Немного посидели в тишине. Муц чувствовал, как то, что было — теперь ему открывалось — любовью, перегорало в дружбу, и гадал: сможет ли память о новом, не столь неистовом чувстве сгладить те, прежние воспоминания, случись им пробыть в одном и том же городе достаточно долго… однако выходило, что никогда ничего другого и не было.
Немного поболтав о совместных занятиях, о том, как образ Анны попал на банкноты Славянской Сибирской Социалистической Республики, и о том, на что может походить большевистская Россия, Йозеф спросил позволения заночевать на канапе Анны. Проспав четыре часа, отправился смотреть, как роют могилу для Балашова.
Поздним вечером Йозеф и Броучек отнесли на простыне к выкопанной яме тело Глеба Алексеевича — Анна шла следом — и предали земле. На сердце покойному положили снимок Анны, когда-то украденный Самариным. Муц всё надеялся, что женщина предложит свой портрет ему, но та даже не помышляла о подарке, а сам еврей не решился спросить. Вдова произнесла заученную речь, но с меньшим гневом, а в последний миг приоткрыла саван, чтобы взглянуть мужу в лицо, прежде чем его скроет земля.

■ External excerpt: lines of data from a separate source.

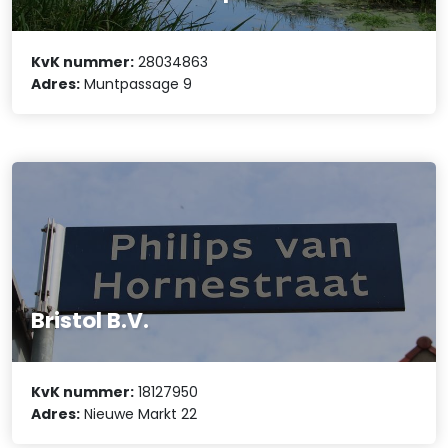
KvK nummer:
28034863
Adres:
Muntpassage 9
Bristol B.V.
KvK nummer:
18127950
Adres:
Nieuwe Markt 22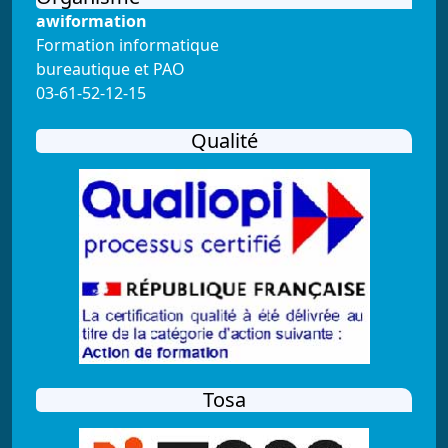
awiformation
Formation informatique
bureautique et PAO
03-61-52-12-15
Qualité
Tosa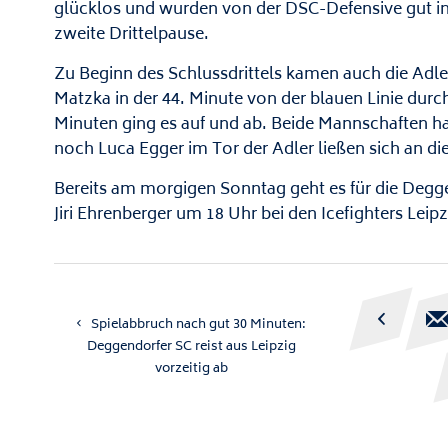
glücklos und wurden von der DSC-Defensive gut in 
zweite Drittelpause.
Zu Beginn des Schlussdrittels kamen auch die Adler
Matzka in der 44. Minute von der blauen Linie durc
Minuten ging es auf und ab. Beide Mannschaften ha
noch Luca Egger im Tor der Adler ließen sich an 
Bereits am morgigen Sonntag geht es für die Degge
Jiri Ehrenberger um 18 Uhr bei den Icefighters Leipz

Spielabbruch nach gut 30 Minuten:
Deggendorfer SC reist aus Leipzig
vorzeitig ab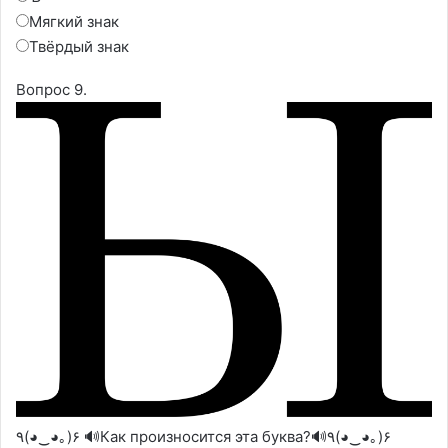
Мягкий знак
Твёрдый знак
Вопрос 9.
٩(◕‿◕｡)۶ 🔊Как произносится эта буква?🔊٩(◕‿◕｡)۶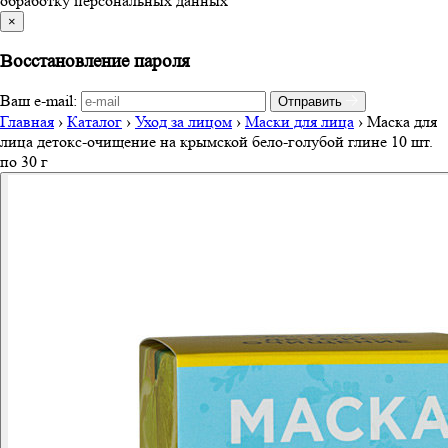
обработку персональных данных
×
Восстановление пароля
Ваш e-mail:
Отправить
Главная
›
Каталог
›
Уход за лицом
›
Маски для лица
›
Маска для
лица детокс-очищение на крымской бело-голубой глине 10 шт.
по 30 г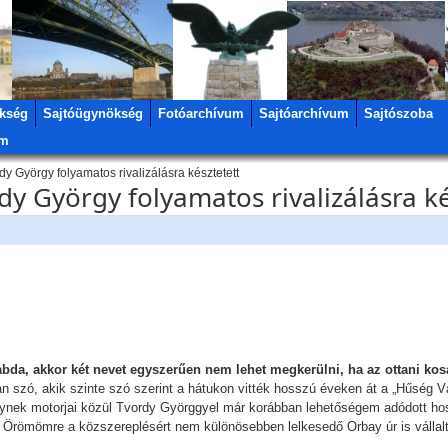
kség
Sajtóügynökség
Fotóarchívum
Sajtóarchívum
Sajtószoba
um
dy György folyamatos rivalizálásra késztetett
dy György folyamatos rivalizálásra ké
abda, akkor két nevet egyszerűen nem lehet megkerülni, ha az ottani kosa
an szó, akik szinte szó szerint a hátukon vitték hosszú éveken át a „Hűség Vá
melynek motorjai közül Tvordy Györggyel már korábban lehetőségem adódott 
kt. Örömömre a közszereplésért nem különösebben lelkesedő Orbay úr is vállal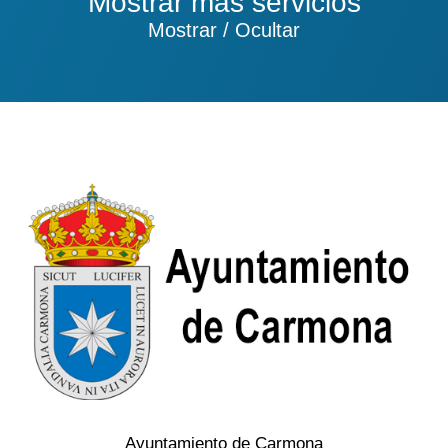
Mostrar más servicios
Mostrar / Ocultar
Ayuntamiento de Carmona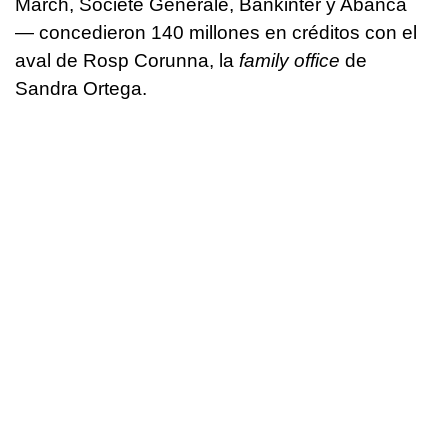
March, Société Générale, Bankinter y Abanca
— concedieron 140 millones en créditos con el
aval de Rosp Corunna, la
family office
de
Sandra Ortega.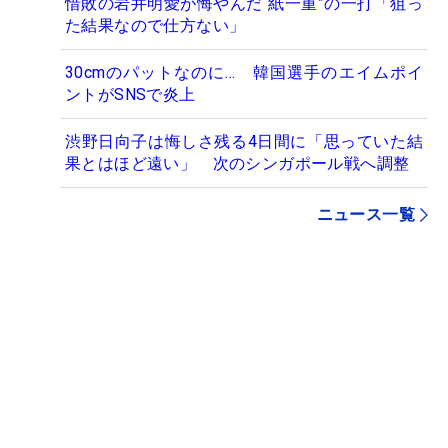
惜敗の岩井明愛が悔やんだ“紙一重”の一打「狙っ
た結果なので仕方ない」
30cmのパットなのに… 韓国選手のエイムポイ
ントがSNSで炎上
渋野日向子は悔しさ残る4日間に「思っていた結
果とはほど遠い」 次のシンガポール戦へ調整
ニュース一覧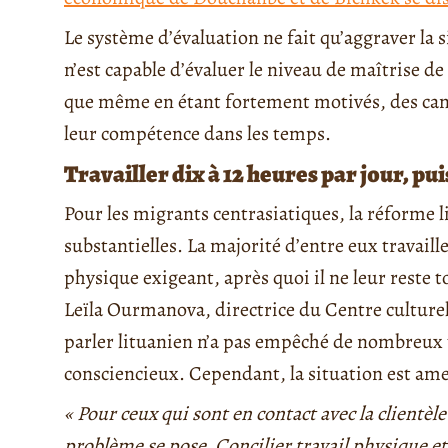
Le système d’évaluation ne fait qu’aggraver la 
n’est capable d’évaluer le niveau de maîtrise de
que même en étant fortement motivés, des can
leur compétence dans les temps.
Travailler dix à 12 heures par jour, pui
Pour les migrants centrasiatiques, la réforme l
substantielles. La majorité d’entre eux travaill
physique exigeant, après quoi il ne leur reste
Leïla Ourmanova, directrice du Centre culturel
parler lituanien n’a pas empêché de nombreux t
consciencieux. Cependant, la situation est ame
« Pour ceux qui sont en contact avec la clientèl
problème se pose. Concilier travail physique et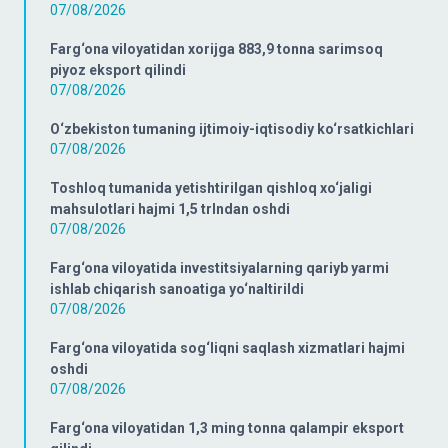
07/08/2026
Farg‘ona viloyatidan xorijga 883,9 tonna sarimsoq
piyoz eksport qilindi
07/08/2026
O‘zbekiston tumaning ijtimoiy-iqtisodiy ko‘rsatkichlari
07/08/2026
Toshloq tumanida yetishtirilgan qishloq xo‘jaligi
mahsulotlari hajmi 1,5 trlndan oshdi
07/08/2026
Farg‘ona viloyatida investitsiyalarning qariyb yarmi
ishlab chiqarish sanoatiga yo‘naltirildi
07/08/2026
Farg‘ona viloyatida sog‘liqni saqlash xizmatlari hajmi
oshdi
07/08/2026
Farg‘ona viloyatidan 1,3 ming tonna qalampir eksport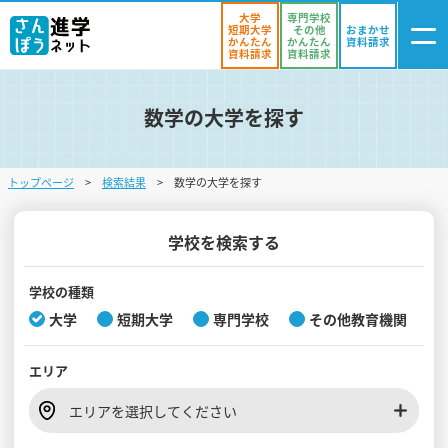
大学
専門学校
短期大学
その他
おまかせ
かんたん
かんたん
資料請求
資料請求
資料請求
数学の大学を探す
ログイン
気になる
資料リスト
・登録
トップページ
検索結果
数学の大学を探す
学校を探す
オープンキャンパスを探す
学校を検索する
進学イベント
学校の種類
大学
短期大学
専門学校
その他教育機関
入試・受験入門
エリア
お役立ち情報
エリアを選択してください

Следующие несколько дней Горбунин и Бондаренко потратили на то, чтобы растолковать скопцам в Языке — каждый разъяснял по-своему — сущность их новых свобод и то, что при коммунизме всё равномерно распределено между народом, а скопцы, в свою очередь, втолковывали комиссарам: они и без того уже живут сообща, и порукой тому — быстрота, с которой отстроили пострадавшие в бою жилища.
Молочные стада они прятали.
Единственными представителями эксплуататорского сословия оказались земский начальник с супругой. Особняк их конфисковали, а самих вышвырнули на улицу. Кухарке, Пелагее Федотовне, вручили красную нарукавную повязку и велели сделать из строения Дом культуры.
Когда настала настоящая зима, а после слабой метели потеплело и температура не опускалась ниже десяти градусов, Муц принял на станции прощальный парад легионеров, стоя у отремонтированного паровоза; машина испускала пары, к ней прицепили позаимствованный пассажирский вагон с разбитыми стеклами. Земский начальник с супругой, считавшиеся у красных «бывшими», уже устроились внутри. Надеялись выехать из страны.